What you will do
A) Copy the passage of the Jazz draft text from "However, because this" up to and including "contribute right away.".
B) In the Jazz draft text, what reason is given for why Peja Samardziski, Kosta Perovic and Tiago Splitter make sense for the team? Answer in one to three sentences.
C) Name every player the Jazz draft text mentions in its discussion of high school prospects, leaving out anyone described as having college experience.

Text provided

Content starts

BYU big man Rafael Araujo (left) could help the Jazz right away.
However, because this draft is so deep and filled with inexperienced but talented young prospects, the Jazz may be better off keeping all three. Having three picks gives them the ability to gamble a bit and also allows them the freedom to take a young talented project or two. Many GMs believe that this year you can get just as talented of a player at No. 16 as No. 6, and the Jazz should take advantage of it. Given the flexibility, they could really afford to take one young Euro to leave overseas, one high school player who they can develop and one veteran college player or Euro who could come in and contribute right away.
The team is pretty set in the backcourt and at the small forward position. What they really need is size. Luckily this draft is filled with a number of big projects -- some of whom will be around when the Jazz are on the board with their first two picks. Players like Peja Samardziski, Kosta Perovic and Tiago Splitter all make some sense because they are extremely skilled -- an absolute must in the Jazz's offense.
All three could stay overseas for another year or two and continue to develop. The Jazz have had a lot of luck with Euros, and their fans and, most importantly, Sloan, have embraced them. It's a pretty safe bet that if they keep all three picks, at least one will come from overseas.
As far as veterans go -- look for the Jazz to take a long look at BYU's Rafael Araujo. He's got the toughness to come in right away and replace a player like Ostertag. They'd also have to consider 20-year-old big man Mile Ilic with their last pick in the first round.
On the high school front, they've got to look at a number of players. The top big guys left on the board will include Al Jefferson, LaMarcus Aldridge and Robert Swift. However, none has the skill level the Jazz normally look for. J.R. Smith could also be in the mix here. While the Jazz have a number of players who can play the two, none has Smith's combination of athleticism and shooting prowess. O'Connor knows his team needs someone with star potential, and Smith has it. They'll also have to seriously consider Minnesota's Kris Humphries. He has only one year of college experience, but he put up big numbers in the Big 10 and would be a good fit at power forward.

Content ends

Material supplied
Content starts

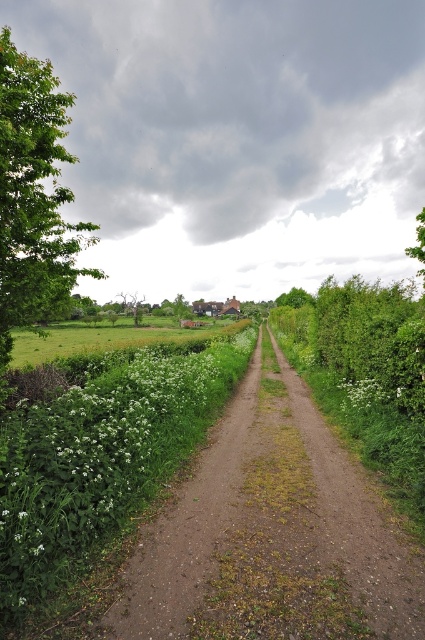
Can you confirm if dirt path at center is taller than white fluffy flower at center?

Yes.

This screenshot has height=640, width=425. What do you see at coordinates (272, 532) in the screenshot? I see `dirt path at center` at bounding box center [272, 532].

Measure the distance between dirt path at center and camera.

dirt path at center and camera are 7.74 meters apart from each other.

Identify the location of dirt path at center. This screenshot has width=425, height=640. (272, 532).

How much distance is there between dirt path at center and green grassy field at center?

A distance of 70.51 meters exists between dirt path at center and green grassy field at center.

Which is more to the right, dirt path at center or green grassy field at center?

From the viewer's perspective, dirt path at center appears more on the right side.

Who is more distant from viewer, (379, 506) or (172, 337)?

Point (172, 337)

Identify the location of dirt path at center. This screenshot has width=425, height=640. (272, 532).

Can you confirm if green grassy field at center is positioned below white fluffy flower at center?

No, green grassy field at center is not below white fluffy flower at center.

Which of these two, green grassy field at center or white fluffy flower at center, stands shorter?

Standing shorter between the two is white fluffy flower at center.

Identify the location of green grassy field at center. (110, 339).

Content ends

Completed exercise
A)
However, because this draft is so deep and filled with inexperienced but talented young prospects, the Jazz may be better off keeping all three. Having three picks gives them the ability to gamble a bit and also allows them the freedom to take a young talented project or two. Many GMs believe that this year you can get just as talented of a player at No. 16 as No. 6, and the Jazz should take advantage of it. Given the flexibility, they could really afford to take one young Euro to leave overseas, one high school player who they can develop and one veteran college player or Euro who could come in and contribute right away.

B) They are extremely skilled, which is an absolute must in the Jazz's offense. They are also big projects, and size is what the team really needs.

C) Al Jefferson, LaMarcus Aldridge, Robert Swift, J.R. Smith